TRECHO DA PÁGINA:
══════════════════════════════

O MEC (Ministério da Educação) afirma que não reduziu os recursos para financiar os programas, mas ressalta que a demanda deve partir de Estados e municípios.
Para Clarice Traversini, diretora de currículos da Secretaria de Educação Básica do MEC, uma das explicações para o encolhimento dos programas de correção de fluxo é o envio precoce de adolescentes para a EJA (Educação de Jovens e Adultos), como é chamado o antigo supletivo.
Os alunos que vão para a EJA saem do ensino regular, deixando de contar nas estatísticas de atraso escolar.
O aumento do número de estudantes de 15 a 17 anos na EJA foi revelado em reportagem da Folha e se tornou um tema prioritário para o MEC.
Especialistas que defendem os programas de correção de fluxo dizem que sua metodologia, além de focar na aprendizagem, tenta recuperar a autoestima do aluno.
"Esses programas são um resgate do aluno que, por estar defasado, tem a autoestima baixa", diz Ricardo Dantas, secretário estadual de Educação de Pernambuco.

Trocas de governo afetam programas
Segundo especialistas, projetos para reduzir atraso escolar às vezes são abandonados por novas administrações
Falta de espaço físico, dificuldade logística e mudança de prioridade também são citados como obstáculos
ÉRICA FRAGADE SÃO PAULO
As trocas de governos estaduais e municipais são testes de resistência para os programas de correção de fluxo escolar, que nem sempre sobrevivem às mudanças.

══════════════════════════════

LISTA DE TAREFAS:
(a) Responda, com base no trecho sobre os programas de correção de fluxo escolar:
(i) Que nome tinha antigamente a EJA?
(ii) Que cargo ocupa Ricardo Dantas?
(iii) Em que faixa etária cresceu o número de estudantes na EJA, segundo reportagem da Folha?
(b) Conte quantas linhas dos registros contêm a palavra "scientific", diferenciando maiúsculas de minúsculas. Responda somente com o número.
Os registros não têm relação alguma com o trecho.

══════════════════════════════

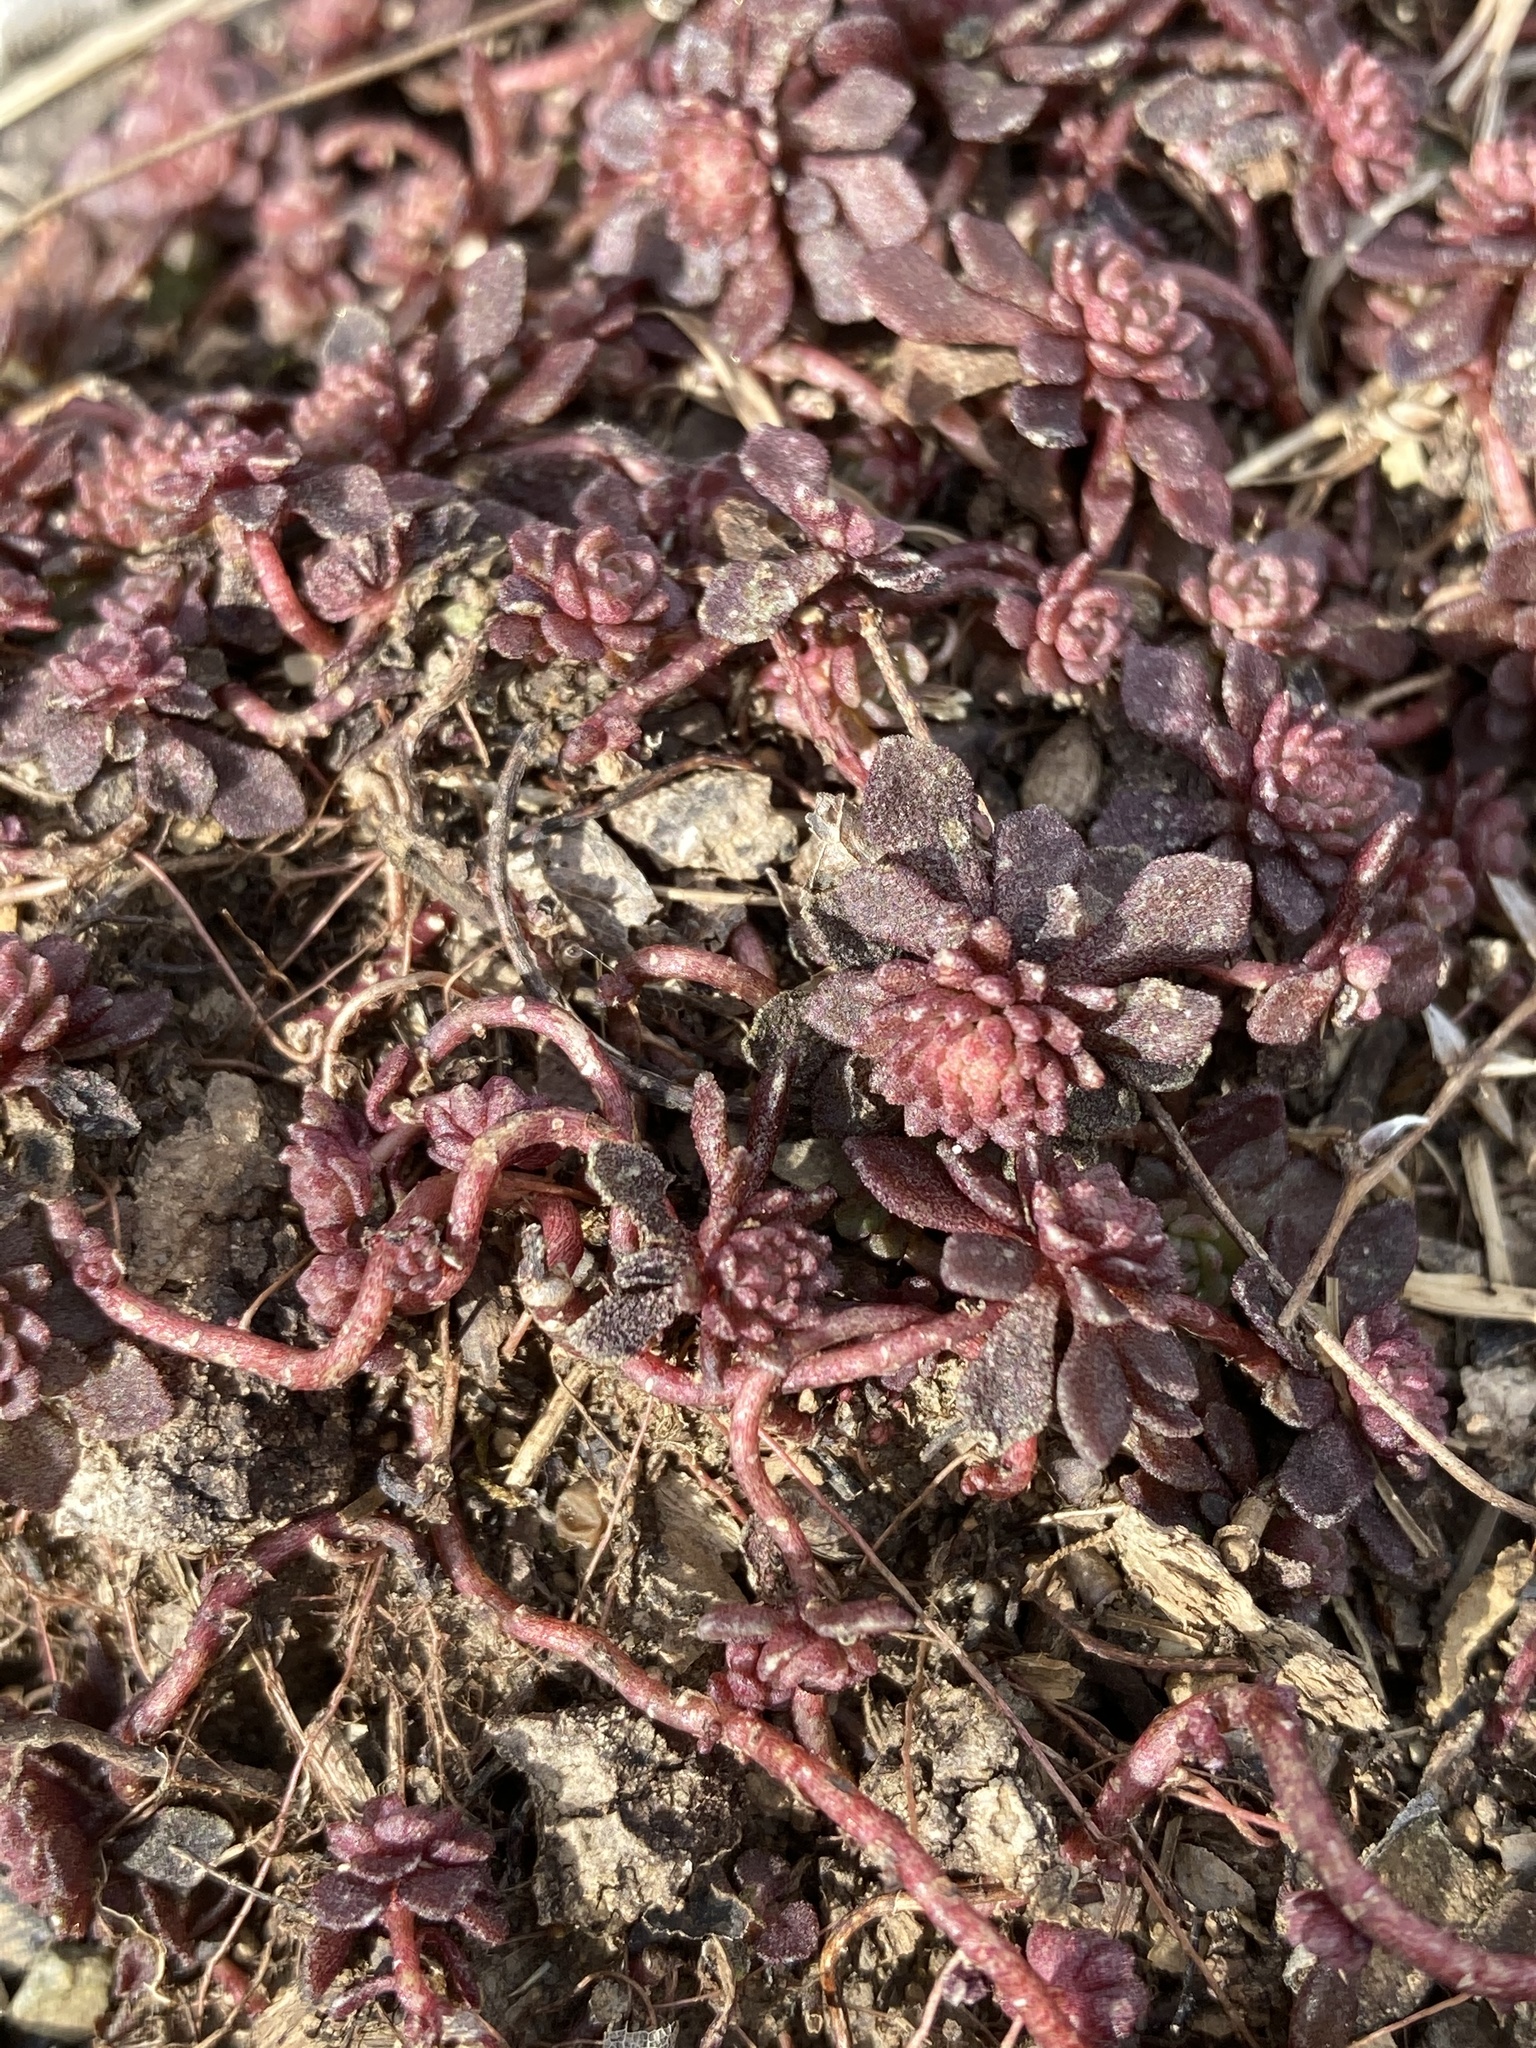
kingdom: Plantae
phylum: Tracheophyta
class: Magnoliopsida
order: Saxifragales
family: Crassulaceae
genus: Sedum
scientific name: Sedum glaucophyllum
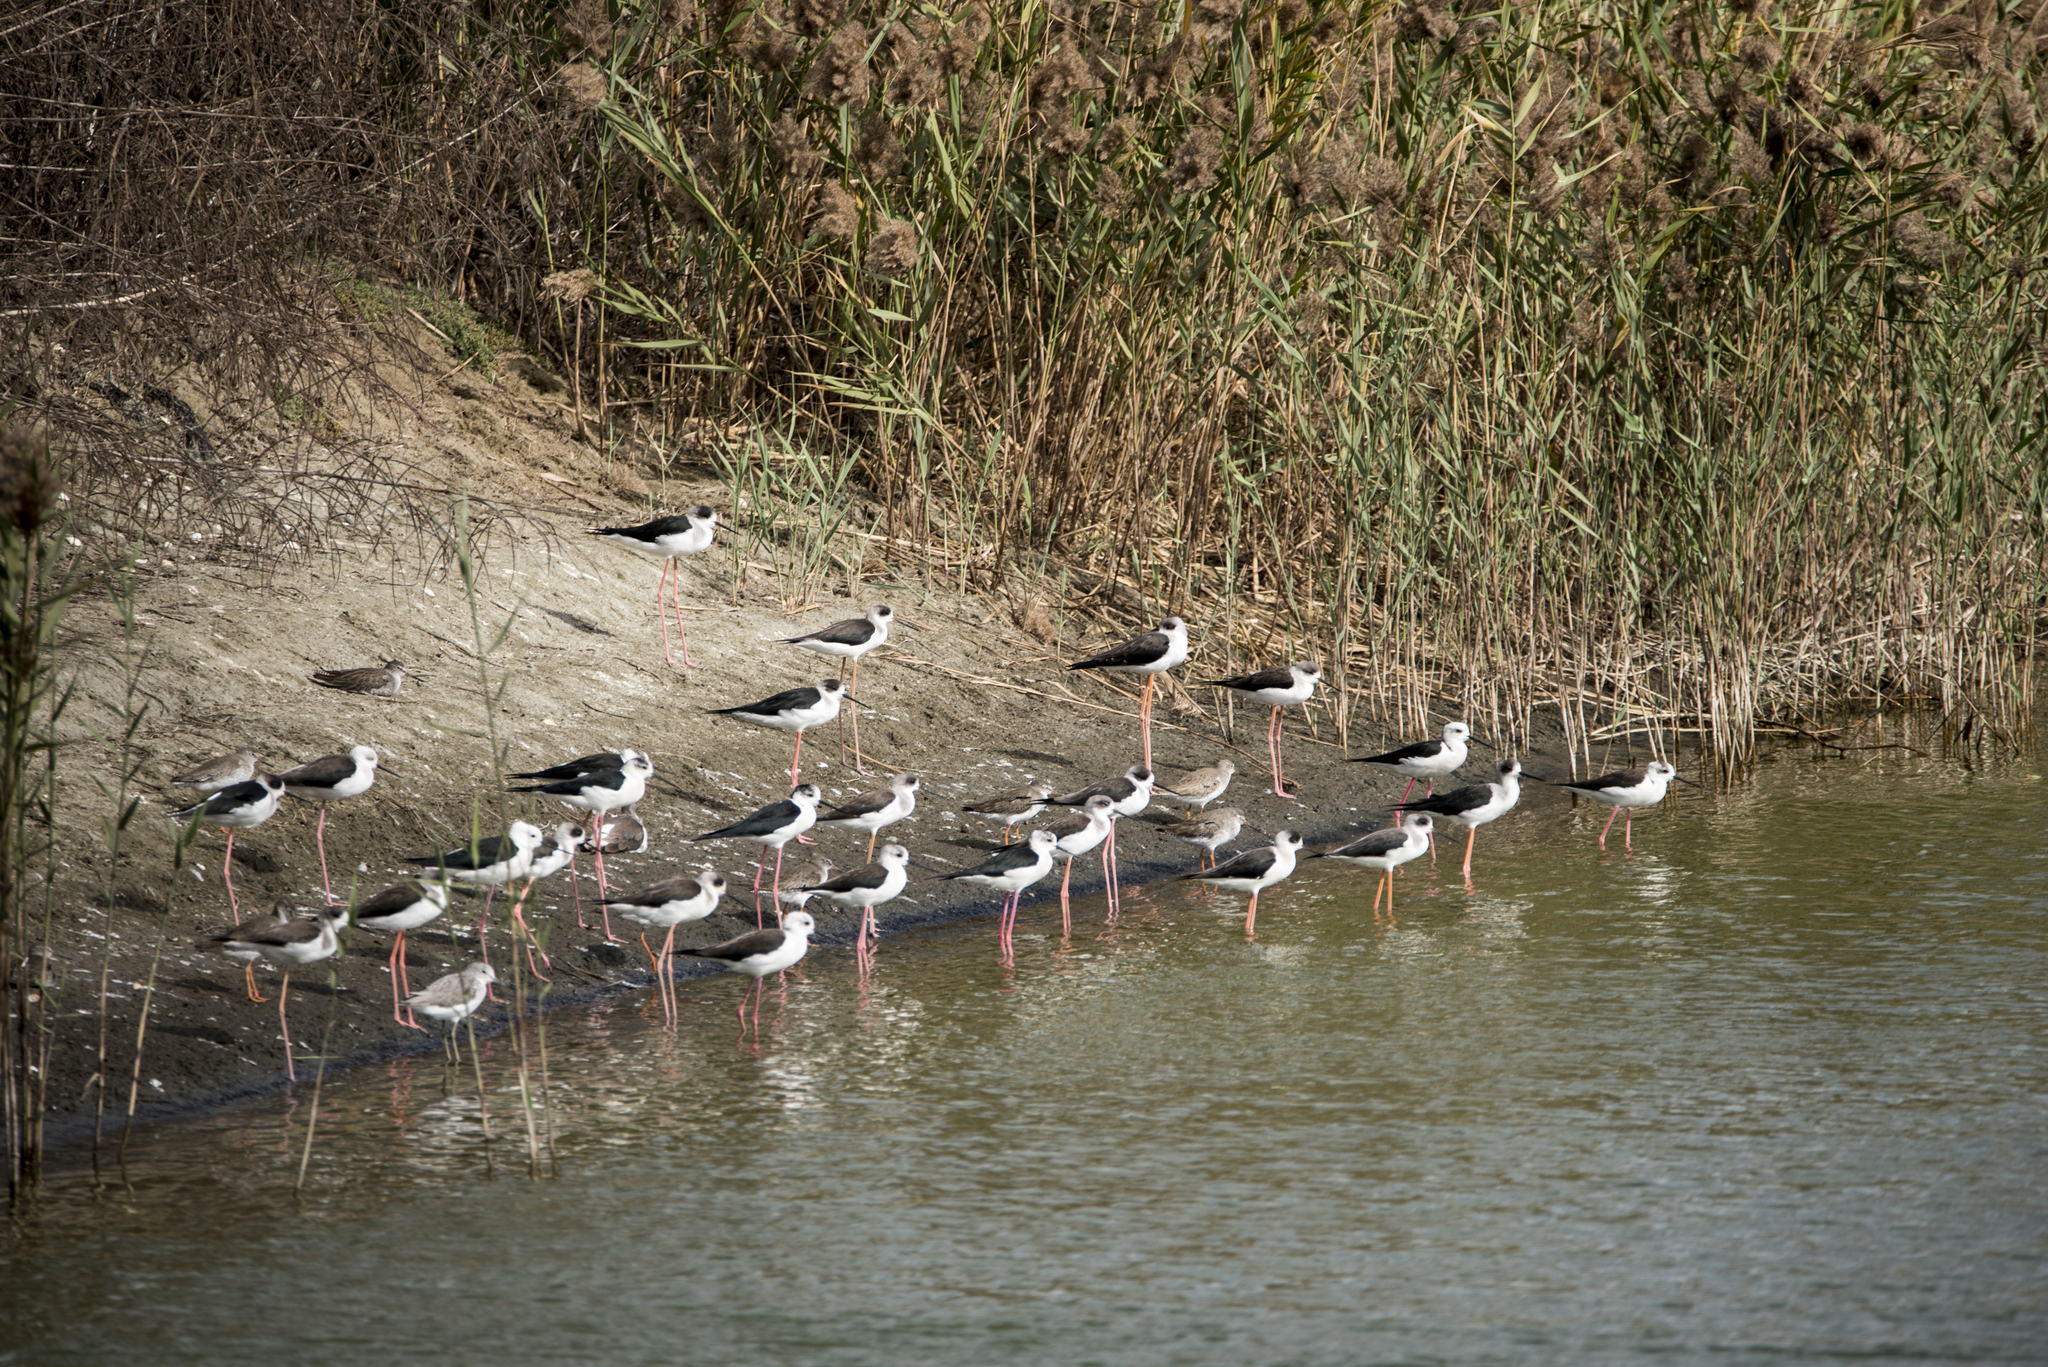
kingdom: Animalia
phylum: Chordata
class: Aves
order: Charadriiformes
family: Recurvirostridae
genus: Himantopus
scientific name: Himantopus himantopus
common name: Black-winged stilt
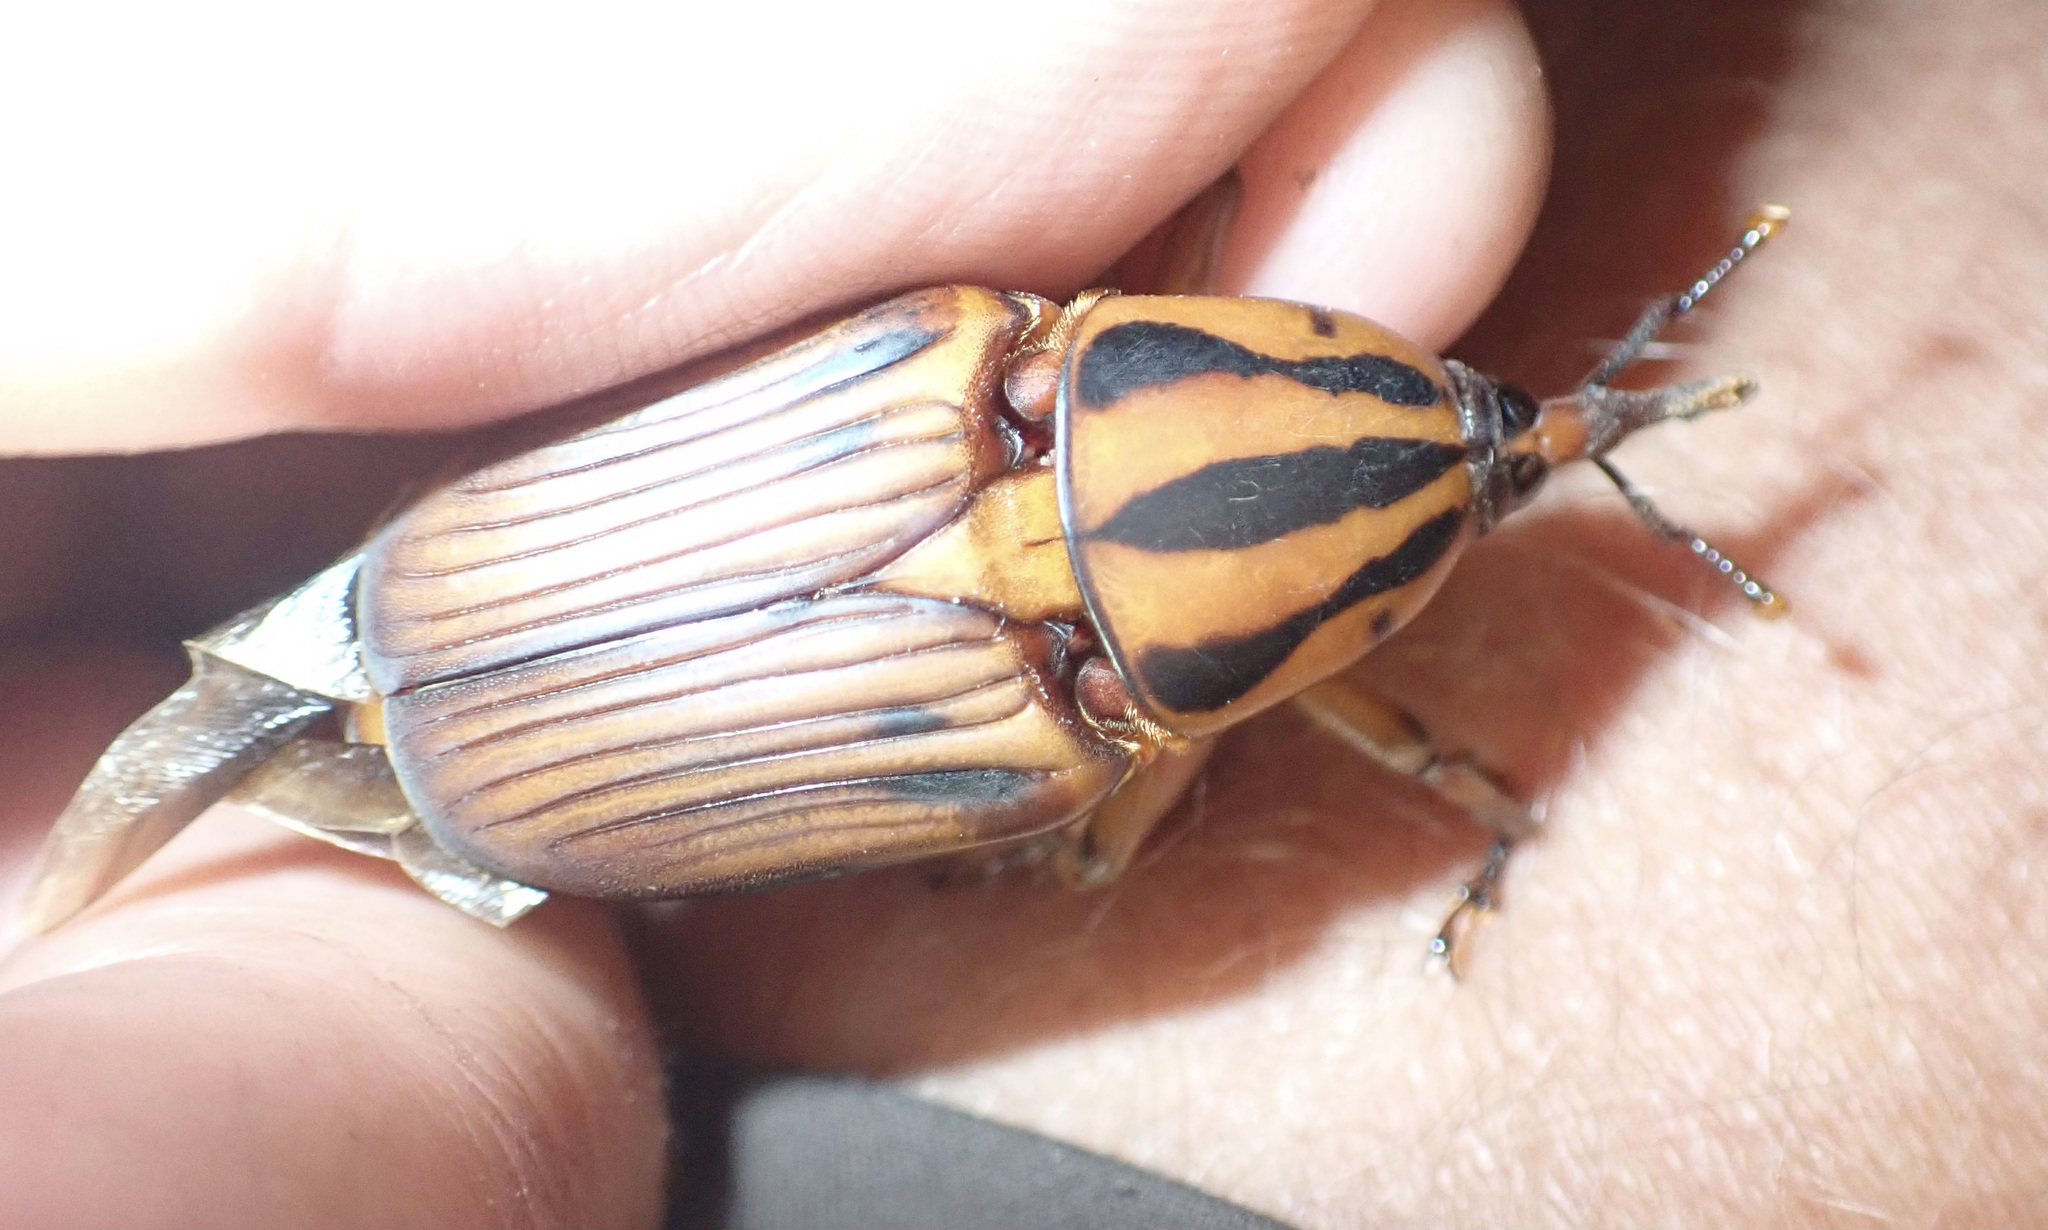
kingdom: Animalia
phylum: Arthropoda
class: Insecta
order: Coleoptera
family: Dryophthoridae
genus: Rhynchophorus
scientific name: Rhynchophorus phoenicis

══════════════════════════════

SOLUÇÕES DOS EXERCÍCIOS:
(a)
(i) Supletivo.
(ii) Secretário estadual de Educação de Pernambuco.
(iii) De 15 a 17 anos.

(b) 3